Today, one of the most polluting businesses is the leather industry!
The processing of leather has a negative influence on the environment. The global production of leather is estimated to be around 24 billion, posing a significant challenge to the leather industry. Salt, lime sludge, sulphides, and acids are among the contaminants found in tannery wastewater. The tanning process stabilizes the collagen or protein fibers in the skin, causing them to cease deteriorating. Animal skin trims, animal hairs, flesh wastes, buffing dust, and keratin wastes are among the solid wastes generated in the leather business. Protein is the major component of all of these wastes. If this protein is not correctly exploited, it will cause serious pollution problems in the environment.
Goal of tannery wastewater treatment
Tannery effluent treatment is currently a well-established technology, with modular common effluent treatment plants serving historic tannery clusters or newly developed leather industrial zones being a commonly accepted technique.
The major goal of wastewater treatment is to remove particles and some potentially dangerous compounds from the wastewater. Effluent treatment plants produce treated, "cleaned" effluent and sludge. Biologically degradable organic compounds are also transformed into bacterial cells, which are then eliminated from wastewater.
What are the contaminants present in tannery wastewater?
Tannery effluents contain high levels of pollution due to the abundance of brightly coloured chemicals, sodium chloride and sulphate, numerous organic and inorganic pollutants, poisonous metallic compounds, biologically oxidizable tanning ingredients, and large amounts of putrefying suspended detritus.

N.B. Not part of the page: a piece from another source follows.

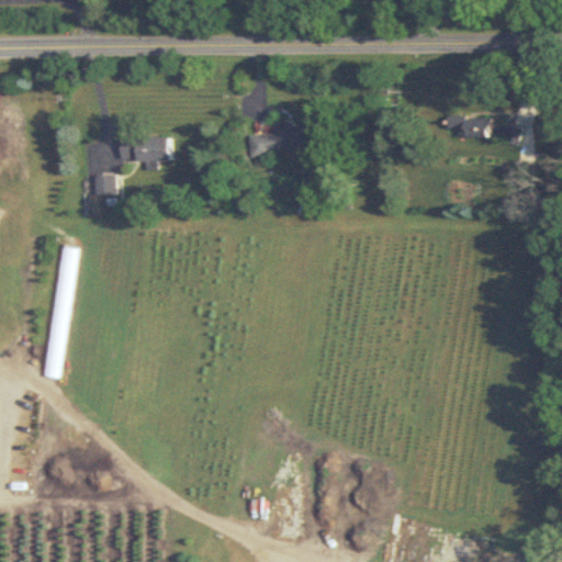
[(495,127),(495,117),(452,117),(452,137),(520,137),(520,127),(495,127)]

The tannery effluent has a negative impact on the health of receiving water bodies and land surfaces.
The sludge from the tanning industry's wastewater treatment contains 60-70 percent organic matter and 3-5 percent nitrogen, with a potassium concentration of zero.
Which gas is formed while collecting sludge in a tannery industry?
Odours linked with wastewater are difficult to quantify since they are created by a wide range of substances and are more qualitative than quantitative nuisances.
The main source of foul odour is the removal of hydrogen sulphide.
Hydrogen sulphide (H2S), a highly deadly gas, is still the leading cause of death in tannery accidents, which typically occur in poorly ventilated places, such as pits and channels. Faced with increasing legal and social constraints, no tanner can afford to be uninformed about the most important issues and principles of occupational, safety, and health protection in tannery operations. Many times, employees exposed to hydrogen sulphide gas found in tanneries and effluent treatment plants have died.
Hydrogen sulphide is a highly poisonous and unpleasant gas. It has a distinct rotten egg odour, although only at low quantities is it detectable. This explains why, despite its recognized toxicity, there have been so many mishaps.
Owners and managers of tanneries and wastewater treatment plants must thus be well aware of the dangers presented by this deadly gas and take all required preventive and precautionary steps to safeguard their employees from exposure. In the case that a worker is accidentally exposed, they should know how to handle the situation.